**Material for the task:**
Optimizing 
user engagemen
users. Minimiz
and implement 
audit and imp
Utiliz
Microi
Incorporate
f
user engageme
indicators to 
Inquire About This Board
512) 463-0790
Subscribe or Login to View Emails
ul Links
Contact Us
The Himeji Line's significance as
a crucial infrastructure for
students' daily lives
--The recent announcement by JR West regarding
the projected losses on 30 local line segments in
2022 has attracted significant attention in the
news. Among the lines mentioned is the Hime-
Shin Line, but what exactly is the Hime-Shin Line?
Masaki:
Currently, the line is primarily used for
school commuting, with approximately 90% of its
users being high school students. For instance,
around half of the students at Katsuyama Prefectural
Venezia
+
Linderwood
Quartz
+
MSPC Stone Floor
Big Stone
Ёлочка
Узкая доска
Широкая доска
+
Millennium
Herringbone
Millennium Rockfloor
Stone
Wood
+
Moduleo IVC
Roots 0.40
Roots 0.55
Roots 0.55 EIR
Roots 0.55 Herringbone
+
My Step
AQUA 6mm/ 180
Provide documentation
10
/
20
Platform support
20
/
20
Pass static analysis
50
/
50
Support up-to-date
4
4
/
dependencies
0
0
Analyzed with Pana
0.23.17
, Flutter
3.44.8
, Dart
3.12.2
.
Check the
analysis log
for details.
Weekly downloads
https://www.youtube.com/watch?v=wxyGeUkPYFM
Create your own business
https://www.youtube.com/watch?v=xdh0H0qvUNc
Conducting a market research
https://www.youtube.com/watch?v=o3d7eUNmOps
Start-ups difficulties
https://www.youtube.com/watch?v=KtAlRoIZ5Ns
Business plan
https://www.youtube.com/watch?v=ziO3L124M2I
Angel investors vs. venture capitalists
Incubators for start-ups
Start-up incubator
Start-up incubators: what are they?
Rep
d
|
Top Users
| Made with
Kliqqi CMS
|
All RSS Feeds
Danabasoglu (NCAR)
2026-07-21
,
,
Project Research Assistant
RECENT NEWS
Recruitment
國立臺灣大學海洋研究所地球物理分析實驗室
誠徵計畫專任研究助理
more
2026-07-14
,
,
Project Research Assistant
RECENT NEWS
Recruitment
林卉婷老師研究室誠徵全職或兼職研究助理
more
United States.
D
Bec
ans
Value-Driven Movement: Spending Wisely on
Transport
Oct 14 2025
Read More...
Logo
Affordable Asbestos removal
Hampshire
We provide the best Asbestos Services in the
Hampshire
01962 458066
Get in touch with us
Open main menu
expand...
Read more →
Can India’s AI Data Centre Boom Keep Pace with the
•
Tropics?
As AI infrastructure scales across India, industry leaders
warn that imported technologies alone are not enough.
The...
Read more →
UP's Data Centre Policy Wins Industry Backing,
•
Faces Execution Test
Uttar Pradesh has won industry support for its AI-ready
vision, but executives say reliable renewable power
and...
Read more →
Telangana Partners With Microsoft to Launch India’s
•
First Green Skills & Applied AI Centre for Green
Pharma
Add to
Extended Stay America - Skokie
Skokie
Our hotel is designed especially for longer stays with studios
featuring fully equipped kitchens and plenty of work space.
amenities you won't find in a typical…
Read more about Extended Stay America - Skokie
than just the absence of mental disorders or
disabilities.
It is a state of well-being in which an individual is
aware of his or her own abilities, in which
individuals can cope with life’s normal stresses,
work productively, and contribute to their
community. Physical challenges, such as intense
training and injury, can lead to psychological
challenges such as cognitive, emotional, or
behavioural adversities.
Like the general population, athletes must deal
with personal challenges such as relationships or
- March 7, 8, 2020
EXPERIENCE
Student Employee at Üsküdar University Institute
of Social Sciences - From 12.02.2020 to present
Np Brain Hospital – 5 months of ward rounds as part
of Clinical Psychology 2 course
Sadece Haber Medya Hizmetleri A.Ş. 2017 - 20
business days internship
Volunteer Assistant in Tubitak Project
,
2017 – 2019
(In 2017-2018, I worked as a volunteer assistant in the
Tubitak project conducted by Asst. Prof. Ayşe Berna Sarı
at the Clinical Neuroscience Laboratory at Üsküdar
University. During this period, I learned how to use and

**Work required:**
Write out the listing once more, matching it exactly.

**Answer for the task:**
Optimizing 
user engagemen
users. Minimiz
and implement 
audit and imp
Utiliz
Microi
Incorporate
f
user engageme
indicators to 
Inquire About This Board
512) 463-0790
Subscribe or Login to View Emails
ul Links
Contact Us
The Himeji Line's significance as
a crucial infrastructure for
students' daily lives
--The recent announcement by JR West regarding
the projected losses on 30 local line segments in
2022 has attracted significant attention in the
news. Among the lines mentioned is the Hime-
Shin Line, but what exactly is the Hime-Shin Line?
Masaki:
Currently, the line is primarily used for
school commuting, with approximately 90% of its
users being high school students. For instance,
around half of the students at Katsuyama Prefectural
Venezia
+
Linderwood
Quartz
+
MSPC Stone Floor
Big Stone
Ёлочка
Узкая доска
Широкая доска
+
Millennium
Herringbone
Millennium Rockfloor
Stone
Wood
+
Moduleo IVC
Roots 0.40
Roots 0.55
Roots 0.55 EIR
Roots 0.55 Herringbone
+
My Step
AQUA 6mm/ 180
Provide documentation
10
/
20
Platform support
20
/
20
Pass static analysis
50
/
50
Support up-to-date
4
4
/
dependencies
0
0
Analyzed with Pana
0.23.17
, Flutter
3.44.8
, Dart
3.12.2
.
Check the
analysis log
for details.
Weekly downloads
https://www.youtube.com/watch?v=wxyGeUkPYFM
Create your own business
https://www.youtube.com/watch?v=xdh0H0qvUNc
Conducting a market research
https://www.youtube.com/watch?v=o3d7eUNmOps
Start-ups difficulties
https://www.youtube.com/watch?v=KtAlRoIZ5Ns
Business plan
https://www.youtube.com/watch?v=ziO3L124M2I
Angel investors vs. venture capitalists
Incubators for start-ups
Start-up incubator
Start-up incubators: what are they?
Rep
d
|
Top Users
| Made with
Kliqqi CMS
|
All RSS Feeds
Danabasoglu (NCAR)
2026-07-21
,
,
Project Research Assistant
RECENT NEWS
Recruitment
國立臺灣大學海洋研究所地球物理分析實驗室
誠徵計畫專任研究助理
more
2026-07-14
,
,
Project Research Assistant
RECENT NEWS
Recruitment
林卉婷老師研究室誠徵全職或兼職研究助理
more
United States.
D
Bec
ans
Value-Driven Movement: Spending Wisely on
Transport
Oct 14 2025
Read More...
Logo
Affordable Asbestos removal
Hampshire
We provide the best Asbestos Services in the
Hampshire
01962 458066
Get in touch with us
Open main menu
expand...
Read more →
Can India’s AI Data Centre Boom Keep Pace with the
•
Tropics?
As AI infrastructure scales across India, industry leaders
warn that imported technologies alone are not enough.
The...
Read more →
UP's Data Centre Policy Wins Industry Backing,
•
Faces Execution Test
Uttar Pradesh has won industry support for its AI-ready
vision, but executives say reliable renewable power
and...
Read more →
Telangana Partners With Microsoft to Launch India’s
•
First Green Skills & Applied AI Centre for Green
Pharma
Add to
Extended Stay America - Skokie
Skokie
Our hotel is designed especially for longer stays with studios
featuring fully equipped kitchens and plenty of work space.
amenities you won't find in a typical…
Read more about Extended Stay America - Skokie
than just the absence of mental disorders or
disabilities.
It is a state of well-being in which an individual is
aware of his or her own abilities, in which
individuals can cope with life’s normal stresses,
work productively, and contribute to their
community. Physical challenges, such as intense
training and injury, can lead to psychological
challenges such as cognitive, emotional, or
behavioural adversities.
Like the general population, athletes must deal
with personal challenges such as relationships or
- March 7, 8, 2020
EXPERIENCE
Student Employee at Üsküdar University Institute
of Social Sciences - From 12.02.2020 to present
Np Brain Hospital – 5 months of ward rounds as part
of Clinical Psychology 2 course
Sadece Haber Medya Hizmetleri A.Ş. 2017 - 20
business days internship
Volunteer Assistant in Tubitak Project
,
2017 – 2019
(In 2017-2018, I worked as a volunteer assistant in the
Tubitak project conducted by Asst. Prof. Ayşe Berna Sarı
at the Clinical Neuroscience Laboratory at Üsküdar
University. During this period, I learned how to use and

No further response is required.